Он, меня предназначивший пляскам стокровым,
Дал мне взвивный прыжок, доносящий к загробьям,
Изнатужил мне легкие собственным ревом
И мне выострил клык – своей жажды подобьем!
Он рыдает во мне, словно чуя капканы
В густоте моих жил и в костей переплетах!
Он страдает во мне, нанося мои раны,
Что отсчитывал мне на безжалостных счетах!
Он со мною теряется в диких трущобах,
Он со мной поджидает скупую удачу,
Мы изгубную жизнь загоняем под обух,
Когда солнцу златому я противозлачу!
Тебя Львом ли прозвать в поклонении робком,
Называть ли всесущим тебя Ягуаром —
Но к твоим я пытаюсь причуяться тропкам
И маню духовитого тела распаром!
Возжелай же меня кровожадною хотью!
Будет свадебный пир, тебе выкликну клич я!
Ублажу твои когти – расшарпанной плотью,
Упою своей кровью – бессмертные клычья!
А потом – изменю, напущу тебе порчи,
Искромсаю всю вечность, как дряхлую клячу, —
Чтобы чуялись Бога предсмертные корчи,
Когда солнцу златому я противозлачу!
Сиди-Нуман
Этот рыцарь, чья слава Багдад облетела,
Знаменитый любовью к лилейной Эмине,
Поминает в сердцах о злосчастной године,
Как нарек себе в жены – неверное тело!
И для гнева искал подобающей стати,
И отместкой своей не хотел обомститься,
И, наслушавши пошепты древних заклятий,
Обратил ее – белой младой кобылицей.
И еще не поняв своего инотелья,
Накровила глаза, как боец – кулачища,
И так странно волнуют – незнаные зелья,
В луговом ветерке – ей мерещится пища…
Так внезапны соблазны, и ярости вспышки,
И кипение в жилах, и захолодь в чреве…
И пустилась в попляски, поскоки, попрыжки —
Но все с тем же изяществом, свойственным деве!
И богатая сбруя была златолита;
Умащал ее тело в бальзаме, елее —
И при этом глядел все надменней и злее
На обмашистый хвост и четыре копыта.
Любовался на гриву из небыли родом
И на жемчуг зубов, что рассыпан по деснам;
То подкармливать пустится клеверным медом,
То ей розу подносит – в забвенье захлестном.
А позднее, дождавшись полдневной минуты,
Когда лоно земное пыланьем подмято,
Он стоптал с себя оторопь, словно бы путы,
И воскликнул: «Аллах!» – и вскочил на бахмата!
Он понесся по улицам в гневе великом,
Становясь на скаку все багровей, тигровей.
Свои шпоры топил в набегающей крови
И молчаньем своим – был страшнее, чем рыком!

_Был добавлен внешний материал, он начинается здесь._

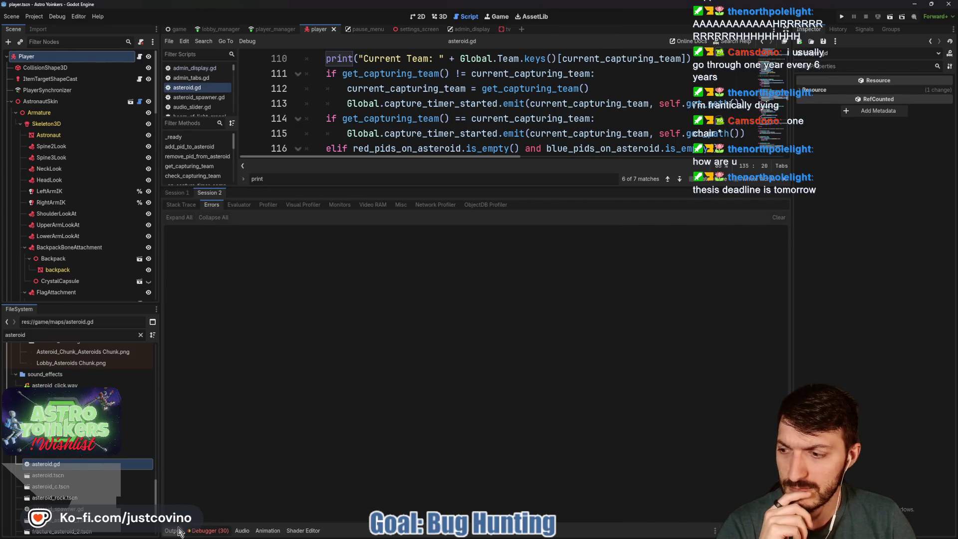
pyautogui.click(179, 530)
pyautogui.click(179, 530)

И все то, что в полете глаза ухватили,
Завертелось, как образы в зеркале вертком,
И настало обличьям, и мордам, и мордкам —
Целой жизни измглеть в золотистом распыле!
В том распыле всю память свою пораздергав,
Бился зверь, инобытия ставший добычей,
А ездок познавал в победительном кличе
Тот восторг, что сильней любострастных восторгов!
«Вы, сиявшие златом, кипевшие гневом…»
Вы, сиявшие златом, кипевшие гневом —
Вы теперь только память о смертной истуге,
Хохоток в облаках, щебетанье пичуги,
Непотребные другам, немилые девам.
Для влюбленных вы стали словами обетов,
Для бездельных богов – сторожами юдоли,
Кладовыми сравнений для бедных поэтов,
Для ребенка – детьми, но не знавшими боли.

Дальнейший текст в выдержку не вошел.